In the rows below, take the lines from the one containing "Download Center" through the one containing "Change of contact person", both included, and format them as a numbered list with any blank lines left out.

▼

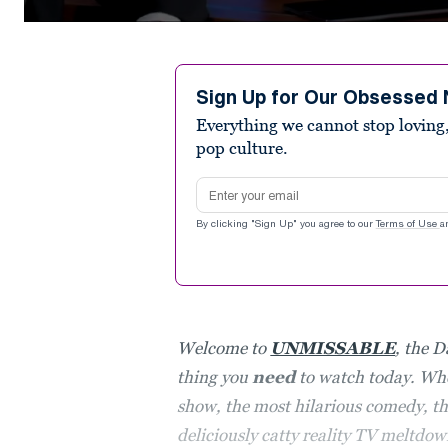
0
seconds
of
2
minutes,
Sign Up for Our Obsessed 
48
Everything we cannot stop loving,
seconds
Volume
90%
pop culture.
Email address
By clicking "Sign Up" you agree to our
Terms of Use
a
Welcome to
UNMISSABLE
, the D
thing you
need
to watch today. Whe
show, the most hilarious comedy, the
deliciously catty reality TV meltdow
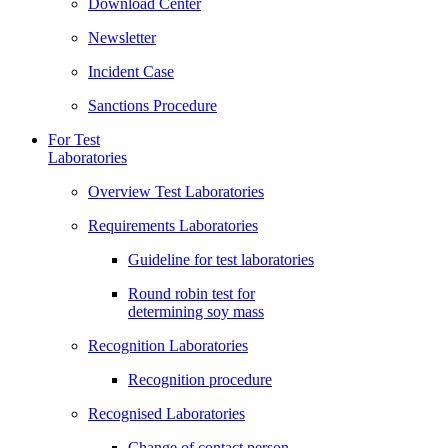
Download Center
Newsletter
Incident Case
Sanctions Procedure
For Test
Laboratories
Overview Test Laboratories
Requirements Laboratories
Guideline for test laboratories
Round robin test for
determining soy mass
Recognition Laboratories
Recognition procedure
Recognised Laboratories
Change of contact person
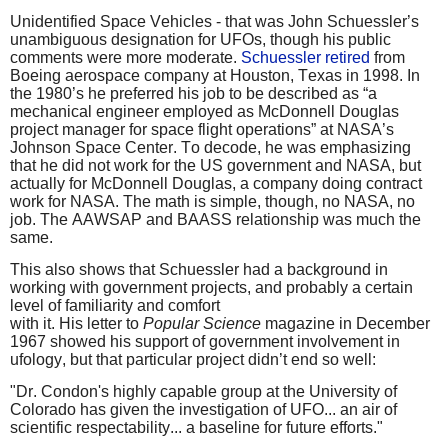
Unidentified Space Vehicles - that was John Schuessler’s
unambiguous designation for UFOs, though his public
comments were more moderate.
Schuessler retired
from
Boeing aerospace company at Houston, Texas in 1998. In
the 1980’s he preferred his job to be described as “a
mechanical engineer employed as McDonnell Douglas
project manager for space flight operations” at NASA’s
Johnson Space Center. To decode, he was emphasizing
that he did not work for the US government and NASA, but
actually for McDonnell Douglas, a company doing contract
work for NASA. The math is simple, though, no NASA, no
job. The AAWSAP and BAASS relationship was much the
same.
This also shows that Schuessler had a background in
working with government projects, and probably a certain
level of familiarity and comfort
with it. His letter to
Popular Science
magazine in December
1967 showed his support of government involvement in
ufology, but that particular project didn’t end so well:
"Dr. Condon's highly capable group at the University of
Colorado has given the investigation of UFO... an air of
scientific respectability... a baseline for future efforts."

▲

**SOLUTION BELOW:**
1. Download Center
2. Newsletter
3. Incident Case
4. Sanctions Procedure
5. For Test
6. Laboratories
7. Overview Test Laboratories
8. Requirements Laboratories
9. Guideline for test laboratories
10. Round robin test for
11. determining soy mass
12. Recognition Laboratories
13. Recognition procedure
14. Recognised Laboratories
15. Change of contact person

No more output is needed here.